C’est cela l’incarnation, et les auteurs précisent : « La conscience est le fruit de la rencontre entre l’âme et le corps. » L âme est le moteur, elle crée de l’évolution grâce au lien à l’autre, à partir de la sensation.

Quand, dans les enfances difficiles, cette rencontre ne peut se faire harmonieusement, parce que les liens sont faussés : manque d’amour, trop d’amour, violence, indifférence, haine, profanation…, l’évolution est entravée. Et, du coup, le rapport à la réalité s’en trouve brouillé : de là viennent les difficultés à s’insérer dans la société, à assumer ses responsabilités, à trouver du travail, à gagner de l’argent correctement, à sortir de sa solitude… Autant de conséquences concrètes des non-incarnations…

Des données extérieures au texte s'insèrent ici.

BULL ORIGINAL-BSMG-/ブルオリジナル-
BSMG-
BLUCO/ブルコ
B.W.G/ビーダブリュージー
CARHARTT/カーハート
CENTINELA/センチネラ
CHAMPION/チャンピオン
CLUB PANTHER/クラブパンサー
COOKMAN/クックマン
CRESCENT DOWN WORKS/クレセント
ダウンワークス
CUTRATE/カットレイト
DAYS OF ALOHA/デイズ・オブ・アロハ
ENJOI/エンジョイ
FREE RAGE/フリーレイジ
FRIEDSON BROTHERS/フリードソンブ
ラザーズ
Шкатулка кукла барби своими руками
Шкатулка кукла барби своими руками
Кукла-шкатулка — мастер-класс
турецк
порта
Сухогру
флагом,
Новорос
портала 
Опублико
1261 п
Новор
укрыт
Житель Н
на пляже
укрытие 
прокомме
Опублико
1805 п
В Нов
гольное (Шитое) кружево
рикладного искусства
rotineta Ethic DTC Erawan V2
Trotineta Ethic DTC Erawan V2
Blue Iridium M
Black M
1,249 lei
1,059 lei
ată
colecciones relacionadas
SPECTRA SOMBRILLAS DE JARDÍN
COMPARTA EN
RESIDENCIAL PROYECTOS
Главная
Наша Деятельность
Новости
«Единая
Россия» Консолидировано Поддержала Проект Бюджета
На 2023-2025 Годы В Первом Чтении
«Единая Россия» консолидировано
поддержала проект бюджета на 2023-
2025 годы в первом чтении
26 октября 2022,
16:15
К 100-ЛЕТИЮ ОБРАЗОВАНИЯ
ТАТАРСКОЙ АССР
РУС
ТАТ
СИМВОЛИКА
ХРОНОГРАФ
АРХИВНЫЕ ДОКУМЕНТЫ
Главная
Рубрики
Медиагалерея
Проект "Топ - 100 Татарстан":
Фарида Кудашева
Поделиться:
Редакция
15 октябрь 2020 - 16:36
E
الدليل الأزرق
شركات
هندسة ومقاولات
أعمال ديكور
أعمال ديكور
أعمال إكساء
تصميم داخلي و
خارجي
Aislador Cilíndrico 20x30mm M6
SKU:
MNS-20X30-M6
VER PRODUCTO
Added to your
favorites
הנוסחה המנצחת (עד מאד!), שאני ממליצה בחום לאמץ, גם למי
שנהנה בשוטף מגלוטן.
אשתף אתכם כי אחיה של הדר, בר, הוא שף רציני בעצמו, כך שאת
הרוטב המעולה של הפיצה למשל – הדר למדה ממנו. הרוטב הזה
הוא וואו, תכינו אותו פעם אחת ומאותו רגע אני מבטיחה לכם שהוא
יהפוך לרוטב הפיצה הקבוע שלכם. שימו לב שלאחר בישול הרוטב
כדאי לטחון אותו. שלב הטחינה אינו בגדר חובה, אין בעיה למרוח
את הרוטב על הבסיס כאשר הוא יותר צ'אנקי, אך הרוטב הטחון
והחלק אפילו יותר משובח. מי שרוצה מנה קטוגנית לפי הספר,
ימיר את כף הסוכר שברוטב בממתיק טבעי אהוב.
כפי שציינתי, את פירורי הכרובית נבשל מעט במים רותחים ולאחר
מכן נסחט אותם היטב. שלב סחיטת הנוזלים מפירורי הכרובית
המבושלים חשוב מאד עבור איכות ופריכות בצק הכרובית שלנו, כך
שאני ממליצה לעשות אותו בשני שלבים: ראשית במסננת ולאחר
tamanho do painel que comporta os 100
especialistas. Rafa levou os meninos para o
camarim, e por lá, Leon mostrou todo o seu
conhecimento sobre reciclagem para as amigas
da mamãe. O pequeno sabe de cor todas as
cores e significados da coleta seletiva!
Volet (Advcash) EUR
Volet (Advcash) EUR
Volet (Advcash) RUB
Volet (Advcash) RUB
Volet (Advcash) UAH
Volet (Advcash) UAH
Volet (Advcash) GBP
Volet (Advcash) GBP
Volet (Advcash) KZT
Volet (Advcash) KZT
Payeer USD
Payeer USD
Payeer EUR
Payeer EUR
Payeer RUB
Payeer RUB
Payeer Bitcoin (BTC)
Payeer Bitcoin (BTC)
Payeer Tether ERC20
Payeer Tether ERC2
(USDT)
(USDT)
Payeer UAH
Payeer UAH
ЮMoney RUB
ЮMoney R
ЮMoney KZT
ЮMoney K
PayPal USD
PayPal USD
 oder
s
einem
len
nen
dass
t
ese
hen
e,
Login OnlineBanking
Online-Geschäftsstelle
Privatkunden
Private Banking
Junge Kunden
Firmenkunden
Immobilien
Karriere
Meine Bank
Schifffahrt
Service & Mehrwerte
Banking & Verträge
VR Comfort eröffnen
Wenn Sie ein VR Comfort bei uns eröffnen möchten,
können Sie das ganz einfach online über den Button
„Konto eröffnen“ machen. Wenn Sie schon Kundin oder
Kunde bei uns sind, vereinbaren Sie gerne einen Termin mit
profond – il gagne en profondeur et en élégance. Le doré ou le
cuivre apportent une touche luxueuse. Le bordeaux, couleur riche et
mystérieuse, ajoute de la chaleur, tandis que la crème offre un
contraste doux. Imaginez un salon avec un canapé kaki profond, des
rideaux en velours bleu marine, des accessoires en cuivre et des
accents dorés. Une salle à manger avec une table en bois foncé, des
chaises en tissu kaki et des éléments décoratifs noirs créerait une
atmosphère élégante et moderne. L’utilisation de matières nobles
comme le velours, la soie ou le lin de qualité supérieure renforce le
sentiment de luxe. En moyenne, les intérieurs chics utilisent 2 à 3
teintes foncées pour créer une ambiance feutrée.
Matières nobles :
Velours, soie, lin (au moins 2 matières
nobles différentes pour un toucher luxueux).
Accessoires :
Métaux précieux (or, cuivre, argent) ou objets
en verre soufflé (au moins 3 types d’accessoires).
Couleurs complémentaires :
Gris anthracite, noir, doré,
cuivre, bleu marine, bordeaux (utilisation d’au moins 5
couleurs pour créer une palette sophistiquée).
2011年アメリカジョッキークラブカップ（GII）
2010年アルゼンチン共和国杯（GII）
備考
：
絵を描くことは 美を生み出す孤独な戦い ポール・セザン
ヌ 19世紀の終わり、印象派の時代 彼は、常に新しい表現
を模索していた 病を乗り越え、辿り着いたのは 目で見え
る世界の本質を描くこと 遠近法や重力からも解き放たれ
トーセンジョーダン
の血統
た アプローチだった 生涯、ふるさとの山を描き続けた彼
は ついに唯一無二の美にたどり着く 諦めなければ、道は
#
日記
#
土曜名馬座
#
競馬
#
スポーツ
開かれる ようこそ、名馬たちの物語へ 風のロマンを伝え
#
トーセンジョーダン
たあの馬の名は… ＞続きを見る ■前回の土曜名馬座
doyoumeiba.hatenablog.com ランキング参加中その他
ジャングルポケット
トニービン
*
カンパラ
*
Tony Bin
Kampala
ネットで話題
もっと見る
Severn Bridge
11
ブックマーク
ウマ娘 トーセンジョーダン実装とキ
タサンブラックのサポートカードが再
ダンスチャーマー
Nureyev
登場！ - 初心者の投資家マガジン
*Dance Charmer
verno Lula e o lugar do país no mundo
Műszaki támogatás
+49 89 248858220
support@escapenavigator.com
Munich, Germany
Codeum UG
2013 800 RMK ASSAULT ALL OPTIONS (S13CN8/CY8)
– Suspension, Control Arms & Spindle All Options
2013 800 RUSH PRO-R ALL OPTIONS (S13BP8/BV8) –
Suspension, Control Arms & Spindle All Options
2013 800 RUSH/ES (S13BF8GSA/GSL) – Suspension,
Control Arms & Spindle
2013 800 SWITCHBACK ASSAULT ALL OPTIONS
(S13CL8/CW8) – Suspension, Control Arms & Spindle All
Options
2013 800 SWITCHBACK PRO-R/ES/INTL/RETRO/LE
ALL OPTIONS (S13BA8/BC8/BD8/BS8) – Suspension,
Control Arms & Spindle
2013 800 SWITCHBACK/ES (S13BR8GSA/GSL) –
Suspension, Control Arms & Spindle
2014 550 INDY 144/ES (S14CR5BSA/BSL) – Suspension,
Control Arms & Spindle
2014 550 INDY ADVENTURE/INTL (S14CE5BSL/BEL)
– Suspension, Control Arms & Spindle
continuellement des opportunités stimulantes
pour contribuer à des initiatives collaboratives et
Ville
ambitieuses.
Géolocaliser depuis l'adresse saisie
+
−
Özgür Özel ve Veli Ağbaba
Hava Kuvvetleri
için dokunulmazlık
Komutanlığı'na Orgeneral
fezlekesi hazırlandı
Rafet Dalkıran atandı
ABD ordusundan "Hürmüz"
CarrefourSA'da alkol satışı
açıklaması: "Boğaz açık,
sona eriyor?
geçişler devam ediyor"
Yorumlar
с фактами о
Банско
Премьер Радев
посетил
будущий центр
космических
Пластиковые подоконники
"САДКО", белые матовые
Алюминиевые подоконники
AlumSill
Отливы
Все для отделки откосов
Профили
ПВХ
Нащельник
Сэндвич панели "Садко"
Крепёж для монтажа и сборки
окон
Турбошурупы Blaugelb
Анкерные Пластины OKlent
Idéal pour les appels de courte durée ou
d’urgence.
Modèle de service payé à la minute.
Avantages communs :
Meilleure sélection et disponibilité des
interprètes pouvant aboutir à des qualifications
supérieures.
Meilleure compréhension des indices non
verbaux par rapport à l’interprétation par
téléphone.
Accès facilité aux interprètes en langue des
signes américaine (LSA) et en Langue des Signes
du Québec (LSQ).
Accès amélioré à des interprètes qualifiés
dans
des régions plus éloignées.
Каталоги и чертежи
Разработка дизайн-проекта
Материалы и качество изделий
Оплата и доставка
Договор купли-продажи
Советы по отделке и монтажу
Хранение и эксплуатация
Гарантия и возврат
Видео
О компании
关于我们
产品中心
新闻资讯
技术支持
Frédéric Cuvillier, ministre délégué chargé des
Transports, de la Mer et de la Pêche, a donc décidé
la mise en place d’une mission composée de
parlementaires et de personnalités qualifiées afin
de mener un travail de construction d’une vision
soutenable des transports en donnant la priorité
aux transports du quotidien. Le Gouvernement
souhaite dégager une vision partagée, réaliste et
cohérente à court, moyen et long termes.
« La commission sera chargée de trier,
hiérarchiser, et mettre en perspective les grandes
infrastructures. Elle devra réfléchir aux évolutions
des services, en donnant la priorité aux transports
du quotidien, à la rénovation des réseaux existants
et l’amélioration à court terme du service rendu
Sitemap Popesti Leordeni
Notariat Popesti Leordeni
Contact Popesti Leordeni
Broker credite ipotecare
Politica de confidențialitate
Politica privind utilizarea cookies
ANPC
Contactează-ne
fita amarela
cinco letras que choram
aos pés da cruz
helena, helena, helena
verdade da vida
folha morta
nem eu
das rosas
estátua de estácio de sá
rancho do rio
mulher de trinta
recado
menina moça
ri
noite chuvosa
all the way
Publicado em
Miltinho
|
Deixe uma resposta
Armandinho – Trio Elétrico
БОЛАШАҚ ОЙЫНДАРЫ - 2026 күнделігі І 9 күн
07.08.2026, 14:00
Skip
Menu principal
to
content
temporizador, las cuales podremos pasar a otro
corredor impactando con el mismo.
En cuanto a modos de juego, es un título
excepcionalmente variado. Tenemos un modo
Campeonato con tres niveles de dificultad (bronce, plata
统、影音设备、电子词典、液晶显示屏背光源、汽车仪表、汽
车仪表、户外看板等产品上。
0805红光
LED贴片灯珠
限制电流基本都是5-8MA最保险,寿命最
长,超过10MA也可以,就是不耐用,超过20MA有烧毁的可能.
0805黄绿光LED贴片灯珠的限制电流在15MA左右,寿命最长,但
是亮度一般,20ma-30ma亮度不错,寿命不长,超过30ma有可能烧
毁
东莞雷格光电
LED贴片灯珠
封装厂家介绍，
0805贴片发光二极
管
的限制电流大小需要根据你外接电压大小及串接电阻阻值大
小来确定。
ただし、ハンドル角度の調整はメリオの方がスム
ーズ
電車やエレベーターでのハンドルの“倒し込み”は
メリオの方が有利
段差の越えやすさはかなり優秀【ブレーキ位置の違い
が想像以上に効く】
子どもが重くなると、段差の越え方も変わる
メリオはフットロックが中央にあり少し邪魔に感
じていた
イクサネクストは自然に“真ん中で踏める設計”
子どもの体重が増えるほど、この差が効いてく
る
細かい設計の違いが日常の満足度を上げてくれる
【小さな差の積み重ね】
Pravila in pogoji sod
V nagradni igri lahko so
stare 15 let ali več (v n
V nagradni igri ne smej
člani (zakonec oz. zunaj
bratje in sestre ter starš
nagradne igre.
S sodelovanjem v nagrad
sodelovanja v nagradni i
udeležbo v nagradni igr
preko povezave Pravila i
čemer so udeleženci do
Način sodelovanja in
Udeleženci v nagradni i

« La psychanalyse, c’est créer du nouveau dans son passé et réviser son futur », disent joliment les auteurs. Ils touchent là une question essentielle : quand l’âme n’a pas réussi à accéder à la liberté de repenser son milieu et son rapport avec celui-ci, elle ne peut que s’en référer aux codes préétablis, aux consensus, aux idées toutes faites. C’est sa position de repli quand elle n’a pas pu prendre conscience d’elle-même dans un vrai lien.

Cette perspective passionnante renvoie à eux-mêmes tous les donneurs de leçons et autres moralistes, qui pensent à la place des autres. Ils sauront désormais que tout, en eux, reste à construire…


* Avec Jean-René Huleu, Marie-Odile Delacour, journaliste et écrivaine, a publié les écrits d’Isabelle Eberhardt à l’occasion du centenaire. Elle est co-auteure, notamment, de Le Voyage soufi d’Isabelle Eberhardt, Éd. Gallimard - Joëlle Losfeld, 2008.

** La Constitution de l’être, de Marie-Claude Defores et d’Yvan Piedimonte, Éditions Bréal, 2009.